One thing I could say for Seklusyon was it took darkness very seriously — delivering it thematically and literally as some key scenes in the movie was mired in so much darkness that I was unable to process what actually happened. I’m not sure if this was a problem of the original film or the cinema’s projection (I watched at Robinson’s Manila) but it was a major issue in fully appreciating the film, which was overall another good suspense film to add to local cinema.
SYNOPSIS: The film revolves around the final week before the ordainment of four deacons — Miguel (Ronnie Alonte), Fabian (Dominic Roque), Carlo (JR Versales) and Marco (John Vic de Guzman), who have to survive complete isolation in a secluded old house that is run by a former priest Mang Salvador (Lou Veloso). While cooped in the house, they are forced to face their demons to make sure that they are fully ready to become priests and serve their ministry. After a tragic event, Angela (Rhed Bustamante), a child who is believed to be a living saint, and her guardian Madre Cecilia (Phoebe Walker) arrive at the house to seek refuge.

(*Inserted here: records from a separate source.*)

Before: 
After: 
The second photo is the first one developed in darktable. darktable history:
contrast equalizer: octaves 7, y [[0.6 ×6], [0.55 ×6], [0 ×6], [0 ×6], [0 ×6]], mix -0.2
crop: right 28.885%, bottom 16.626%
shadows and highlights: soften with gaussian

The film did a great job in laying the groundwork for the questions about miracles, faith and false prophets that has plagued the church for centuries. The fact that Padre Ricardo (Neil Ryan Sese) was investigating the truth behind Angela’s “miracles” was in itself a parallel storyline that dealt with the child and the nun’s backtories that successfully merged with the events going on inside the Seklusyon by the end.
The movie had several elements working for it. There was a mystery about what demons the deacons would have to face while inside Seklusyon and why those demons were the ones chosen to plague them. Their faiths were tested by temptation and coercion by the devil’s envoy and more than not, the envoy succeeded, as was expected in a film such as this.

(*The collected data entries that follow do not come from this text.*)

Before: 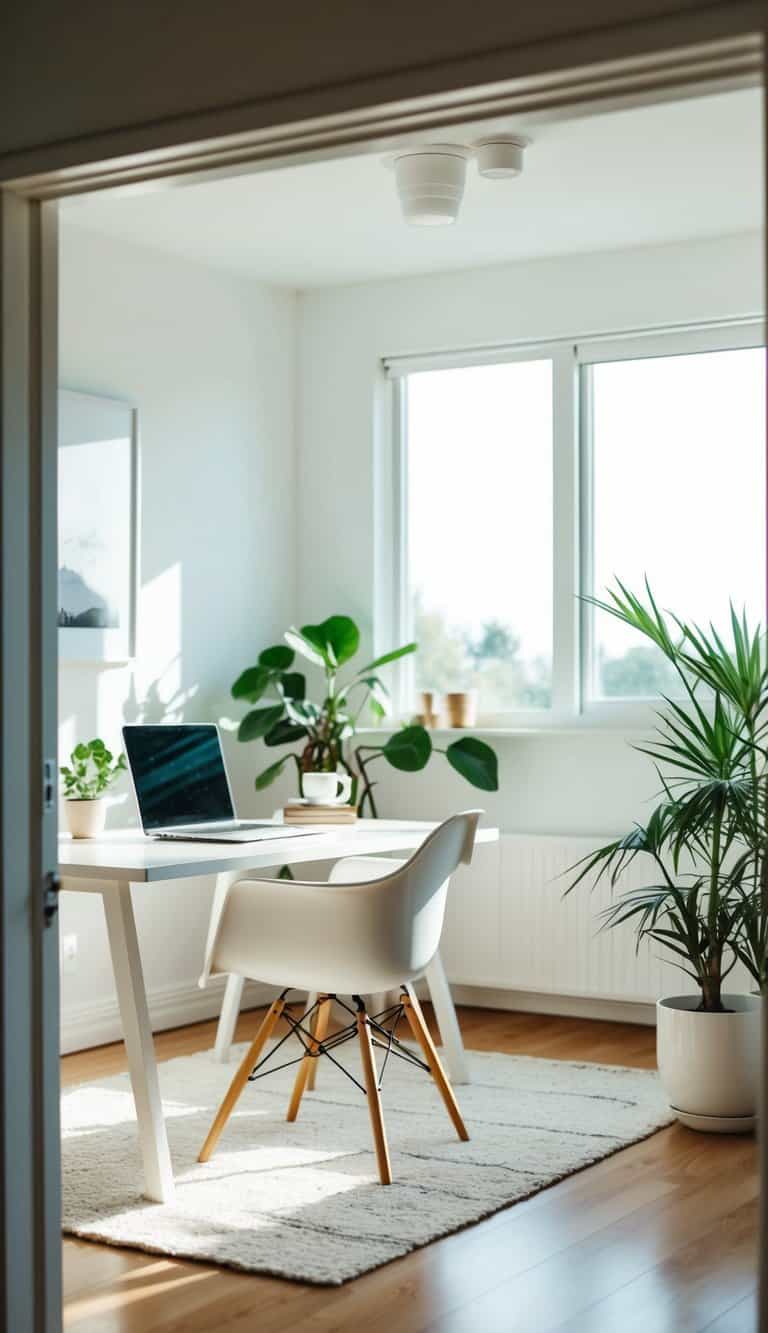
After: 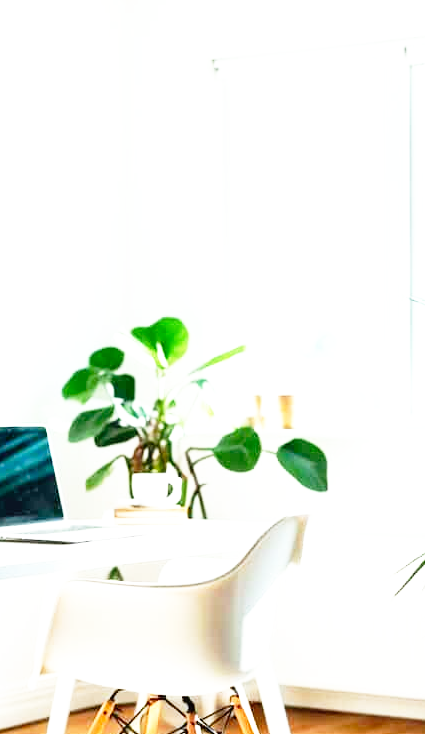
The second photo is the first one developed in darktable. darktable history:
crop and rotate: left 22.195%, top 22.489%, right 22.394%, bottom 22.374%
exposure: black level correction 0, exposure 1 EV, compensate highlight preservation false
base curve: curves: ch0 [(0, 0) (0.012, 0.01) (0.073, 0.168) (0.31, 0.711) (0.645, 0.957) (1, 1)], preserve colors none
color correction: highlights b* 0.014, saturation 0.983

The film had great cinematography and the production design was very consistent for a film set after the Japanese war. The script had a lot of food for thought and inspired a lot of questions about faith. The dialogue was very engaging, and this was essential to hold the audience’s interest in a film that had a lot of things to say.
It was also interesting to note that the demons that challenged the deacons were mostly reflective of the controversies that the church has dealt with in the past and in the present. It also led to questions about how the devil worked his/her way into the hearts and minds of even the most devoted of God’s followers.
I liked that there was a pretty solid story that served as the backbone of the entire film and its beauty was its ability to nurse the suspense and keep most audiences guessing until the very end. For horror lovers, the twist may not be so much of a surprise but it was executed well so that’s a major plus.
My main complaint however, was the casting of Ronnie Alonte as the lead character. I understand that newbies need to be given a chance to shine and test their mettle with challenging material, but for this, I felt that he was not fit for the role.
Maybe he still wasn’t ready to take on such a complex character that he failed to create levels for his character. It seemed that from beginning to end, Miguel was in a single state, raising and lowering his alarm level with only the barest minimum despite the magnitude of his discoveries. It seemed unnatural. Despite his character’s powerful faith and determined words, they remained words that were not backed up by appropriate action. In the end, I felt no sympathy for Miguel. I didn’t care whether he lived or died because he was just there. He didn’t seem real.
On the contrary, I loved how child star Rhed Bustamante shifted her character with subtle nuances. Her portrayal spoke of maturity for her young age. This child should be one to watch out for.